**RECORDS SUPPLIED:**
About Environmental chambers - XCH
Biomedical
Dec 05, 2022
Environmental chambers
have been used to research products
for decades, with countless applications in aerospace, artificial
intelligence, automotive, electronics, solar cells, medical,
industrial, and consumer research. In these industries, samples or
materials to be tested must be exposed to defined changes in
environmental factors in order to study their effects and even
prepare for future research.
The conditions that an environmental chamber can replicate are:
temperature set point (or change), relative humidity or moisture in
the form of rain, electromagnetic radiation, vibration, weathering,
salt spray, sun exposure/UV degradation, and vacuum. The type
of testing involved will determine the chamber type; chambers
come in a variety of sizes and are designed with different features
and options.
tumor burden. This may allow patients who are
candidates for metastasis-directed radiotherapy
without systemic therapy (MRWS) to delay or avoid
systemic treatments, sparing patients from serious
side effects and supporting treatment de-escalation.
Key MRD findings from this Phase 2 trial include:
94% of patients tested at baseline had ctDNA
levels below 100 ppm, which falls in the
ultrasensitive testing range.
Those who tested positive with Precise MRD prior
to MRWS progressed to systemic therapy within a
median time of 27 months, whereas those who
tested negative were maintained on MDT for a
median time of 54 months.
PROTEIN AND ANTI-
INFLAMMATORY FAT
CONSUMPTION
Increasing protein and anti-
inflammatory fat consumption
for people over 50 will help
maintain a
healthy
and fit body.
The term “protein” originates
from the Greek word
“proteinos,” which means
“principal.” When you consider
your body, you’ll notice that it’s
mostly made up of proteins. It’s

**WHAT IS BEING ASKED:**
Each record above should be given again exactly as it appears.

**TASK RESULT:**
About Environmental chambers - XCH
Biomedical
Dec 05, 2022
Environmental chambers
have been used to research products
for decades, with countless applications in aerospace, artificial
intelligence, automotive, electronics, solar cells, medical,
industrial, and consumer research. In these industries, samples or
materials to be tested must be exposed to defined changes in
environmental factors in order to study their effects and even
prepare for future research.
The conditions that an environmental chamber can replicate are:
temperature set point (or change), relative humidity or moisture in
the form of rain, electromagnetic radiation, vibration, weathering,
salt spray, sun exposure/UV degradation, and vacuum. The type
of testing involved will determine the chamber type; chambers
come in a variety of sizes and are designed with different features
and options.
tumor burden. This may allow patients who are
candidates for metastasis-directed radiotherapy
without systemic therapy (MRWS) to delay or avoid
systemic treatments, sparing patients from serious
side effects and supporting treatment de-escalation.
Key MRD findings from this Phase 2 trial include:
94% of patients tested at baseline had ctDNA
levels below 100 ppm, which falls in the
ultrasensitive testing range.
Those who tested positive with Precise MRD prior
to MRWS progressed to systemic therapy within a
median time of 27 months, whereas those who
tested negative were maintained on MDT for a
median time of 54 months.
PROTEIN AND ANTI-
INFLAMMATORY FAT
CONSUMPTION
Increasing protein and anti-
inflammatory fat consumption
for people over 50 will help
maintain a
healthy
and fit body.
The term “protein” originates
from the Greek word
“proteinos,” which means
“principal.” When you consider
your body, you’ll notice that it’s
mostly made up of proteins. It’s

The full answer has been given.